It is a sobering thought to realize how often so-called mortal man becomes a slave of his own inventions. In Ecclesiastes we read, "Lo, this only have I found, that God hath made man upright; but they have sought out many inventions." Eccl. 7:29; One of these is the invention of time.
Time is not a force or power; it is only a convenient, man-made system of measurement. Its passage should have no more effect on us than the unreeling of a tape measure. The false belief that time is a power capable of destroying man is indicated in an old hymn:
Time, like an ever-rolling stream,
Bears all its sons away.
Happily, we are not sons of time; we are sons and daughters of God! As such, we live in measureless eternity. You and I are living in the eternal now of Spirit, where time is unknown. God, good, includes no time factor.

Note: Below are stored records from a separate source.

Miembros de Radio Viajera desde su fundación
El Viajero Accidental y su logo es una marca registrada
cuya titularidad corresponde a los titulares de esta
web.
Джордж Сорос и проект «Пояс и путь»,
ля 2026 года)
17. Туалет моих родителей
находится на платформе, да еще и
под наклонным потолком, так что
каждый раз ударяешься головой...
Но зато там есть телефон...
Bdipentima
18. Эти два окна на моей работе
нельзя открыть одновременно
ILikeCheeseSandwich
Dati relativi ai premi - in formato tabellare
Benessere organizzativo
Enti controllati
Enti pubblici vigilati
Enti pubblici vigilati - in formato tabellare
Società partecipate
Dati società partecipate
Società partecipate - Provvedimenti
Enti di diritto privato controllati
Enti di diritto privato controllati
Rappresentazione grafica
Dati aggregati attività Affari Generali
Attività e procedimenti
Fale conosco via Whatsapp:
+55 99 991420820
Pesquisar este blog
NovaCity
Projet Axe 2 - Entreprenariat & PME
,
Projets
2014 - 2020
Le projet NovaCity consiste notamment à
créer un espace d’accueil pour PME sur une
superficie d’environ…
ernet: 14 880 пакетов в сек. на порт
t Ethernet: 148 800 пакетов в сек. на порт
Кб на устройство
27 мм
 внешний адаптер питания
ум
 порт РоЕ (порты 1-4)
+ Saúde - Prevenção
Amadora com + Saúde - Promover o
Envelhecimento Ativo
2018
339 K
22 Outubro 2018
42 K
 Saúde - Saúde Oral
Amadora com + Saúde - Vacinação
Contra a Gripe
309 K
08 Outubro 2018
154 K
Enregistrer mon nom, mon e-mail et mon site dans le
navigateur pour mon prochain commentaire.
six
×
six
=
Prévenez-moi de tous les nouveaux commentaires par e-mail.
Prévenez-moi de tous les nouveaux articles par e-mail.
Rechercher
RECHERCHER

That Christ Jesus, the master Christian, was fully cognizant of this divine fact is evidenced by his declaration, "Before Abraham was, I am." John 8:58; This statement sprang from his immaculate understanding of timeless, spiritual being. He knew that the Christ, his spiritual selfhood, had existed and would continue to exist in the eternal now of Spirit.
Many who have glimpsed the truth of man's ageless being have preserved a youthful zest and mental and physical activity commonly regarded as incompatible with their years. One who is fully qualified spiritually can carry on the healing work in Christian Science no matter what the calendar says.
All the great work that followed Mrs. Eddy's discovery of Christian Science was carried out in the second half of her life. The spiritual thinking underlying Mrs. Eddy's continued activity is seen in the following words written to a branch church: "I am quite able to take the trip to your city, and if wisdom lengthens my sum of years to fourscore (already imputed to me), I shall then be even younger and nearer the eternal meridian than now, for the true knowledge and proof of life is in putting off the limitations and putting on the possibilities and permanence of Life." The First Church of Christ, Scientist, and Miscellany, p. 177;
Her ongoing demonstration of ageless being, including remarkable achievements throughout her eighties, is described by one of her biographers: "There was an inner stillness about her which embraced her industry, a freshness which mellowed the touch of years, a drinking in of immortal essence which silenced the flesh." Julia Michael Johnston, Mary Baker Eddy: Her Mission and Triumph (Boston: The Christian Science Publishing Society, 1946), p. 155;
We can follow our Leader by partaking of that "immortal essence," by rejecting identity in aging matter, and by confidently asserting our unity with timeless Life, God.
If we are faced with mandatory retirement, we can resist the temptation to feel that we have come to the end of our usefulness and that it only remains for us to subside gracefully into inactivity. We can reject the suggestion that it is time to withdraw from church work. One of the baneful habits of the human mind is the harking back to so-called happier days. This is not new. Listen to Job's plaintive cry: "Oh that I were as in months past, as in the days when God preserved me; ... as I was in the days of my youth." Job 29:2, 4; It is impossible to go back in time, and even if we could, we would find no more good than is infinitely available to us today.
We can never retire from our function of reflecting unchanging, ever-active Principle. Mind's ideas continue in God's love. Understanding this and consciously expressing such qualities as strength, intelligence, integrity, and love, we can confidently meet the challenge of advanced years with a fresh heart, youthful vigor, and a viewing of new horizons.
We have God-derived power to reject false, aging beliefs as we claim our true selfhood and life "hid with Christ in God" Col. 3:3. and endeavor daily to demonstrate our Christly nature. And it is never too early or too late to begin.